ForexVue
Level 2 · Lesson 14 of 14 · 6 min read

Choosing a Broker: The Real Checklist

Regulation first. Everything else second.

Laurent Researched and written by

Regulation First. Everything Else Second.

Your broker holds your money. They execute your trades. They have access to your positions. Choosing the wrong broker can mean losing your entire deposit not because of bad trades, but because of fraud, insolvency, or withdrawal denial.

The #1 criterion when choosing a broker is regulation. A regulated broker is legally required to:

  • Segregate client funds from company funds (your money is protected if the broker goes bankrupt)
  • Submit to regular audits by the regulatory authority
  • Follow strict capital requirements (maintain minimum operating capital)
  • Provide negative balance protection (EU) or compensation schemes (UK FSCS up to 85,000 GBP)
  • Publish risk statistics (the % of losing accounts, mandated by ESMA)

The Tier System

Tier 1: Gold Standard 🏆
FCA (UK), ASIC (Australia), BaFin (Germany), FINMA (Switzerland)

Strictest oversight, compensation schemes, NB protection. Your money is safest here.

Tier 2: Strong Regulation
CySEC (Cyprus/EU), DFSA (Dubai), MAS (Singapore), FSA (Japan)

Solid oversight. CySEC covers all of the EU via passporting. Most retail brokers are here.

Tier 3: Basic Regulation
FSC (Mauritius), FSCA (South Africa), CMA (Kenya)

Some oversight, but weaker enforcement and lower capital requirements.

⚠️ Unregulated / Offshore
SVG and Marshall Islands (no forex regulation at all), Seychelles (FSA licence exists but oversight is weak)

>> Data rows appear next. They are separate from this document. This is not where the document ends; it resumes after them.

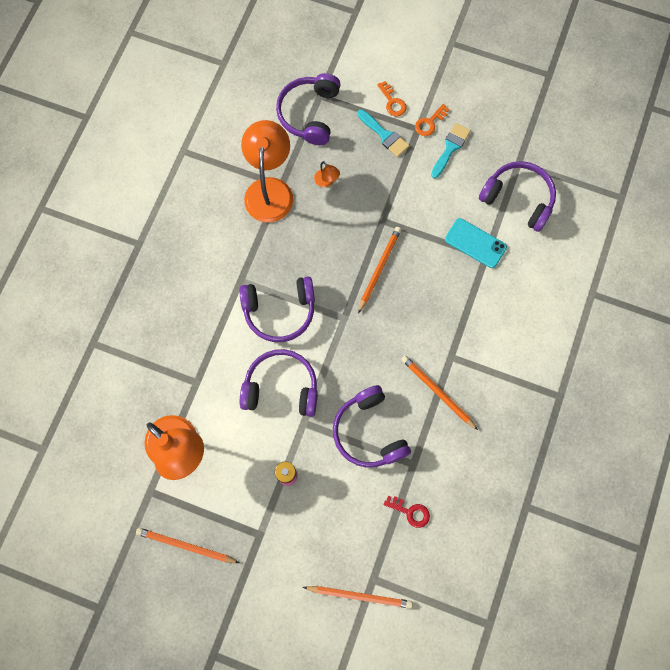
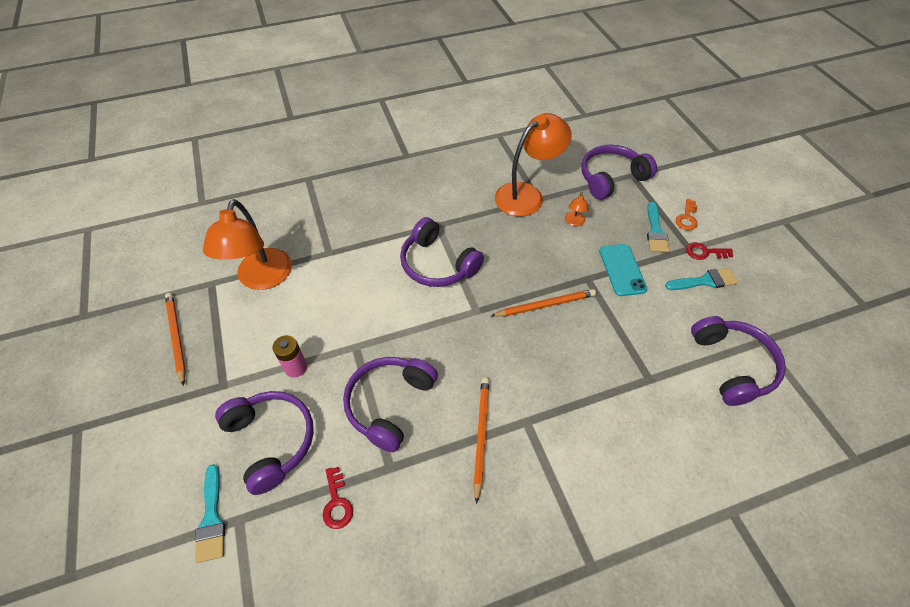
camera: 50 degrees right, 20 degrees down
(281, 388) = (373, 309): purple headphones -> purple headphones (271, 441)
(360, 596) = (211, 519): orange pencil -> turquoise brush
(429, 123) = (704, 252): orange key -> red key
(475, 243) = (651, 361): turquoise phone -> turquoise phone (622, 270)

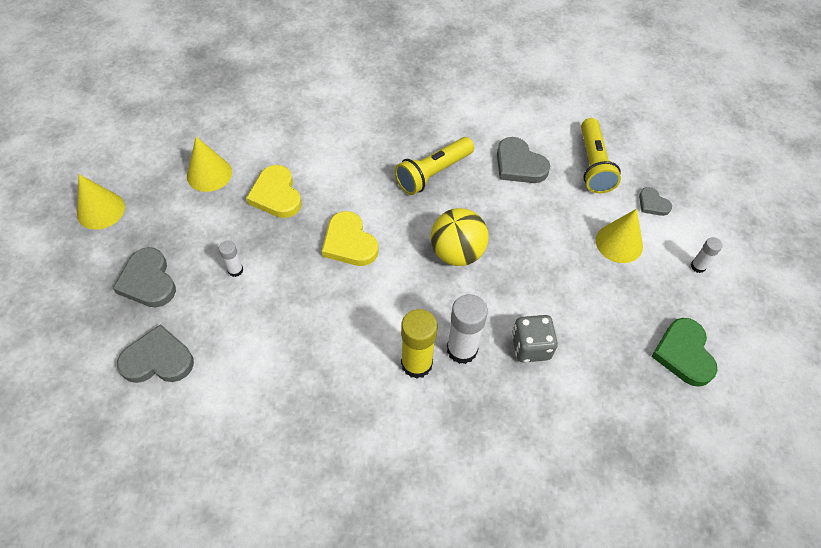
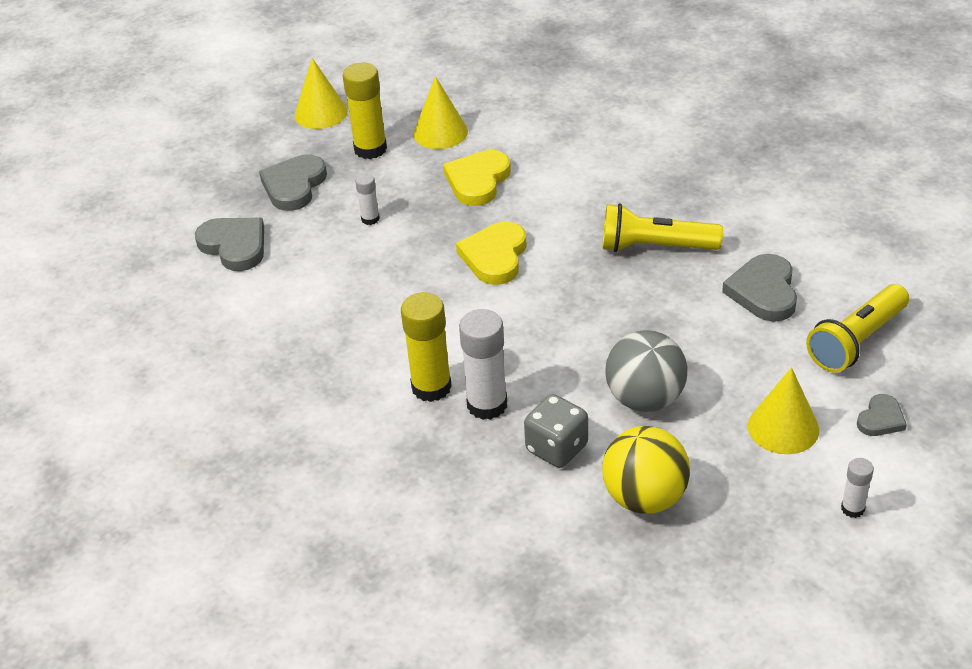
camera: 50 degrees right, 15 degrees down
(173, 216) = (370, 149): none -> yellow glue stick
(457, 253) = (588, 327): yellow ball -> yellow ball (645, 498)
(538, 277) = (645, 399): none -> grey ball
(652, 204) = (881, 419): grey heart -> grey heart turned 150 degrees counterclockwise
(683, 354) = (716, 567): green heart -> none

Little to no oversight. SVG does not regulate forex brokers at all. Seychelles issues FSA licences, but with low capital requirements and weak enforcement. No meaningful compensation if things go wrong. Avoid.

What Else to Compare

After confirming regulation, compare:

  • Total trading cost: Spread + commission per lot. A broker advertising "0 pip spreads" but charging $7/lot commission might cost the same as a 1.4-pip spread with zero commission.
  • Execution: ECN/STP brokers route your orders to liquidity providers. Market makers take the other side. ECN is generally preferred for its transparency.
  • Platform: MT4, MT5, cTrader, TradingView integration, proprietary. Make sure you like the platform before depositing.
  • Deposit/Withdrawal: Methods available in your country, processing times, fees.
  • Customer support: Can you actually reach them when you need to?

Red Flags 🚩

Run away if you see:
  • No regulation or vague claims like "registered in" (registered is NOT regulated)
  • Huge deposit bonuses ($10,000 bonus!) with impossible withdrawal conditions
  • Multiple complaints about withdrawal delays on review sites
  • Promises of guaranteed returns or "risk-free" trading
  • Pressure to deposit more after initial deposit
  • "Account managers" who place trades on your behalf
The broker red flag test: If a broker's website has more pictures of luxury cars than regulatory information, run. If their "about us" page mentions lamborghinis but not which regulator licenses them, run faster.
✅ Check your understanding
A broker is not regulated by any financial authority but offers 1:2000 leverage and "guaranteed profits." What should you do?
✅ Check your understanding
ECN/STP brokers route your trades to the interbank market, while market makers take the other side of your trade.

Key Takeaways

  • Regulation is the #1 criterion. FCA (UK), CySEC (EU), ASIC (Australia) are the gold standard.
  • Regulated brokers must segregate client funds, submit to audits, and follow strict rules.
  • Compare total trading cost (spread + commission), not just advertised spread.
  • Red flags: no regulation, huge bonuses, withdrawal complaints, unrealistic promises.